### Task
Let the answer be the lines from the one with "Public transportation is" to the end of the entries, copied exactly with both boundary lines kept.

Start of Supplied information

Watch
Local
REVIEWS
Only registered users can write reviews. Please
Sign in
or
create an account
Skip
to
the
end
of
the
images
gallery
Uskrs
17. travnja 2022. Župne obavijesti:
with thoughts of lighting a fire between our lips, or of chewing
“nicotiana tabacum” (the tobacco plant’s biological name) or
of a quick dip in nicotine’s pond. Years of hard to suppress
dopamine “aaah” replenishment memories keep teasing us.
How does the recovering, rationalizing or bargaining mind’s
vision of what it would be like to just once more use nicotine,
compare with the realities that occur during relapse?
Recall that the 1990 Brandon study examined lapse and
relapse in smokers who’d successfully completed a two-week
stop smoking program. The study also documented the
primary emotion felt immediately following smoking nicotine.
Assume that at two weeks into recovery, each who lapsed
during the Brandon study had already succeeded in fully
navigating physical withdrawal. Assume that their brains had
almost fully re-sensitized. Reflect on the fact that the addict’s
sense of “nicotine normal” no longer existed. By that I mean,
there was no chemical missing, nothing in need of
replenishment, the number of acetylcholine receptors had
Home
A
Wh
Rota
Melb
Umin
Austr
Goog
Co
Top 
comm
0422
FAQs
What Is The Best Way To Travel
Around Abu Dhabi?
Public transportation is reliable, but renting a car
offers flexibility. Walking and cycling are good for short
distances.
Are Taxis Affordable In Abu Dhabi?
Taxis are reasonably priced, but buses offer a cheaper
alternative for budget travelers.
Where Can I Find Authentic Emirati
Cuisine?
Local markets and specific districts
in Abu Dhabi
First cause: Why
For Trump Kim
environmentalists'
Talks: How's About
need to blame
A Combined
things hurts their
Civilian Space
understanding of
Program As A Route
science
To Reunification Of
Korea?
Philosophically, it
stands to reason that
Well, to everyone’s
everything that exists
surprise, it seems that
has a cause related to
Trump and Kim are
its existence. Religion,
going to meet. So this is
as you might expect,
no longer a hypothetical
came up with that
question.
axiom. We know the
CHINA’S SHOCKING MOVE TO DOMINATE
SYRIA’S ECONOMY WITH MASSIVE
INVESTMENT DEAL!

End of Supplied information

### Written response
Public transportation is reliable, but renting a car
offers flexibility. Walking and cycling are good for short
distances.
Are Taxis Affordable In Abu Dhabi?
Taxis are reasonably priced, but buses offer a cheaper
alternative for budget travelers.
Where Can I Find Authentic Emirati
Cuisine?
Local markets and specific districts
in Abu Dhabi
First cause: Why
For Trump Kim
environmentalists'
Talks: How's About
need to blame
A Combined
things hurts their
Civilian Space
understanding of
Program As A Route
science
To Reunification Of
Korea?
Philosophically, it
stands to reason that
Well, to everyone’s
everything that exists
surprise, it seems that
has a cause related to
Trump and Kim are
its existence. Religion,
going to meet. So this is
as you might expect,
no longer a hypothetical
came up with that
question.
axiom. We know the
CHINA’S SHOCKING MOVE TO DOMINATE
SYRIA’S ECONOMY WITH MASSIVE
INVESTMENT DEAL!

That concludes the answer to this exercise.